While the present review has methodological limitations, which should be considered, its main strength lies in the description of several studies that tested metformin in combination with other drugs. Despite the fact that the included studies were aimed at understanding the in vitro effects of metformin on the expression of proteins involved in the process of carcinogenesis of HNSCC, only three studies described the effect of metformin in G0/G1 cell cycle arrest and apoptosis. Therefore, further investigations are warranted to validate these findings. For the quality assessment of in vitro studies, no standard assessment was used for basic studies; however, a method to assess the quality of all articles was defined.
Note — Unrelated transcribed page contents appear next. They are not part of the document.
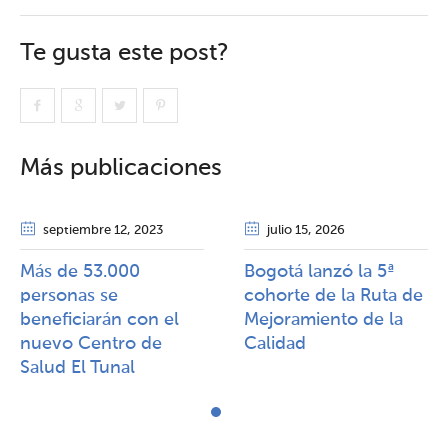
Te gusta este post?
Más publicaciones
septiembre 12
, 2023
julio 15
, 2026
Más de 53.000
Bogotá lanzó la 5ª
personas se
cohorte de la Ruta de
beneficiarán con el
Mejoramiento de la
nuevo Centro de
Calidad​​
Salud El Tunal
In conclusion, the present systematic review reveals that preclinical evidence supports the potential use of metformin as an adjuvant agent in chemotherapy and/or radiotherapy approaches routinely used in the management of HNSCC. The aforementioned studies demonstrated that metformin is important in the inhibition of cell proliferation, G0/G1 cell cycle arrest, apoptosis and regulation of various proteins involved in cancer pathways, thus corroborating its potential in vitro and in vivo (animals) anti-tumor effects. Based on these data and its favorable safety profile, the present authors suggest the future use of metformin in both molecular and clinical trial studies.